When I was visiting the USA for a workshop in May 2019, most workshop participants would fetch lunch at food trucks parked out in the street. Some food trucks took cards, most didn't. I seem to recall one Nordic participant sought out those food trucks that took cards because he had no cash at all.
When I was on vacation in Texas in December 2014, there was a major power outage and shops were without electricity. At this time they accepted only cash. Unlikely, but can happen.
Some urban transit may be de facto cash only, exact change only. Perhaps there are machines where you pre-pay a ticket electronically, but not at your stop. Perhaps most commuters use a transit card you don't have. Note that I have experienced this in Sweden as well (Summer 2012, Luleå).
I took a long-distance bus in California in May 2013, payments (which were in the order of $50) were cash only (Eastern Sierra Transit Authority, Bishop CA to Reno NV, incidentally the technically worst bus I've ever been on, very old, very noisy, no seatbelts). They also didn't issue any receipts so I could not claim this money back from my employer.
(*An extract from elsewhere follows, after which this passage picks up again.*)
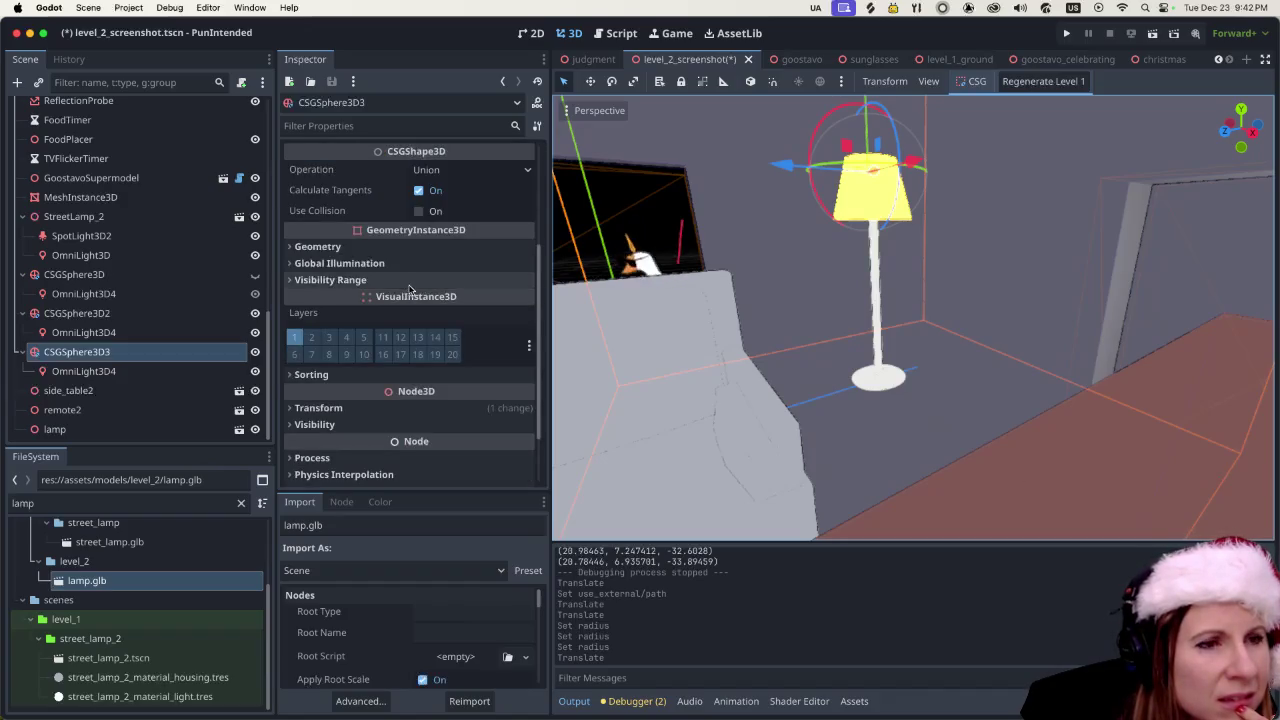
- Hide the CSGSphere3D3 sphere using its Scene dock visibility toggle
{"action": "scroll", "coordinate": [414, 280], "scroll_direction": "up", "scroll_amount": 3}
When I entered the US by a land border in 2014, I had to pay cash.
It also happened at least once to me (I think Iowa 2013) that my Swedish Visa Electron card wasn't working in a restaurant, I didn't have enough cash, the in-store ATM didn't take my European card, and I had to run to a nearby bank to get cash.
Note that even if you can live cashless, per-transaction fees for many payments with a Swedish card may accumulate, and it may be cheaper to use cash for small payments. Check how your foreign transaction fees work: is it strictly a % or is there a per-transaction fee as well? With my Dutch card, I paid at least €0.15 (IIRC) per POS transaction, which is OK when paying $50 for groceries or restaurant but wasteful when paying $1 5 times a day for small items. If all your costs are reimbursed this is SEP.
Apart from carrying at least two sufficiently different payment cards, I would recommend to carry at least some cash as a backup, probably the amount for a restaurant meal. Electronic payments can fail, and not everybody accepts them.